### DATA FOR REVIEW

-=-=-=-=-

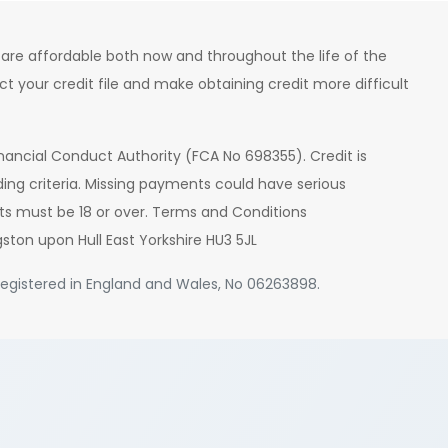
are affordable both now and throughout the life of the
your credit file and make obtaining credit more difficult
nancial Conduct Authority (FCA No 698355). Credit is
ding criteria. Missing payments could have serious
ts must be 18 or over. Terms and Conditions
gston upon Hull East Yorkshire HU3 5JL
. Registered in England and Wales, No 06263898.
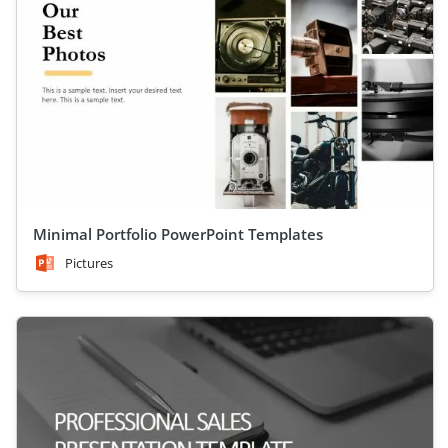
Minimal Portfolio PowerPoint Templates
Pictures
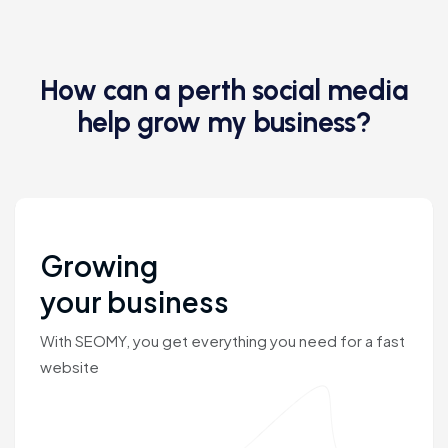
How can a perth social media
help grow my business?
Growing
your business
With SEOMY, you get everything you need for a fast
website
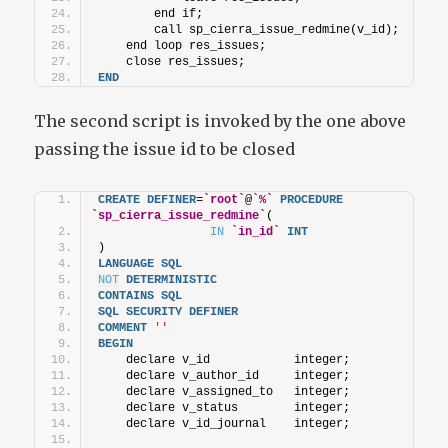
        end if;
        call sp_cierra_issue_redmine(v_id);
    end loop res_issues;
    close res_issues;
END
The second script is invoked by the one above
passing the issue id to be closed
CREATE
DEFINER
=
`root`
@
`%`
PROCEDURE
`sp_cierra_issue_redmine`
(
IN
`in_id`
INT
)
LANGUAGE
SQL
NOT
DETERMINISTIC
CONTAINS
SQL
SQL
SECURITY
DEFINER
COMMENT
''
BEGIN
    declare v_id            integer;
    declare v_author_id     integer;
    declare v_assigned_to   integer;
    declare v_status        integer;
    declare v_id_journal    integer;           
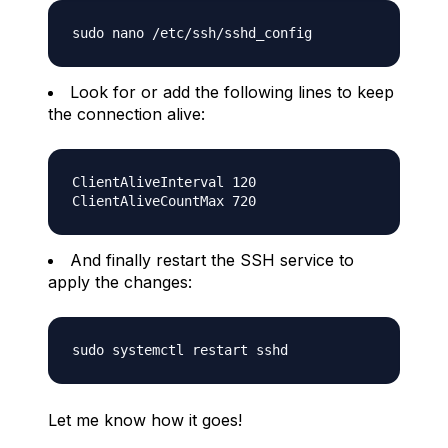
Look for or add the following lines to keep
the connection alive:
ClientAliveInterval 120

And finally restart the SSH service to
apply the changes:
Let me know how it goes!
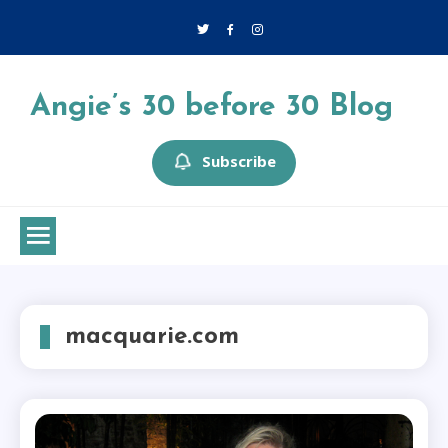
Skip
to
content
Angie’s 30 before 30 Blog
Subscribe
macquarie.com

-=-=-=-=-

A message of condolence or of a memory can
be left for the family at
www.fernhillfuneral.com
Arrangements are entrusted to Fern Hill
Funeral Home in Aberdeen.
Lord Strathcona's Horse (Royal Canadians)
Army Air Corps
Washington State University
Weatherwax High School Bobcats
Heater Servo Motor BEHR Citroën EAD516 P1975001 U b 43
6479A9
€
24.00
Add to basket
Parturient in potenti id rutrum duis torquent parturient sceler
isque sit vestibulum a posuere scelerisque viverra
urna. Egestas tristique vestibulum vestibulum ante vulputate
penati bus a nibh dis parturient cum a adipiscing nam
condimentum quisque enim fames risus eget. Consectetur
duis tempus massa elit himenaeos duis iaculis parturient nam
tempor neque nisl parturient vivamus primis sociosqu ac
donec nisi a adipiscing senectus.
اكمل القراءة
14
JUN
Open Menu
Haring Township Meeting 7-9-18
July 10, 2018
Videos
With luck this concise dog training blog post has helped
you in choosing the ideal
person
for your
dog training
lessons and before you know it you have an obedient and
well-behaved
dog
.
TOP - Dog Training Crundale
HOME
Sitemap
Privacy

-=-=-=-=-

### WRITTEN TASK
Range to copy from the listing above: the line with "And finally restart the SSH service to" through the line with "macquarie.com". Transcribe it exactly and skip the pictures.

### EXERCISE SOLUTION
And finally restart the SSH service to
apply the changes:
Let me know how it goes!
Skip
to
content
Angie’s 30 before 30 Blog
Subscribe
macquarie.com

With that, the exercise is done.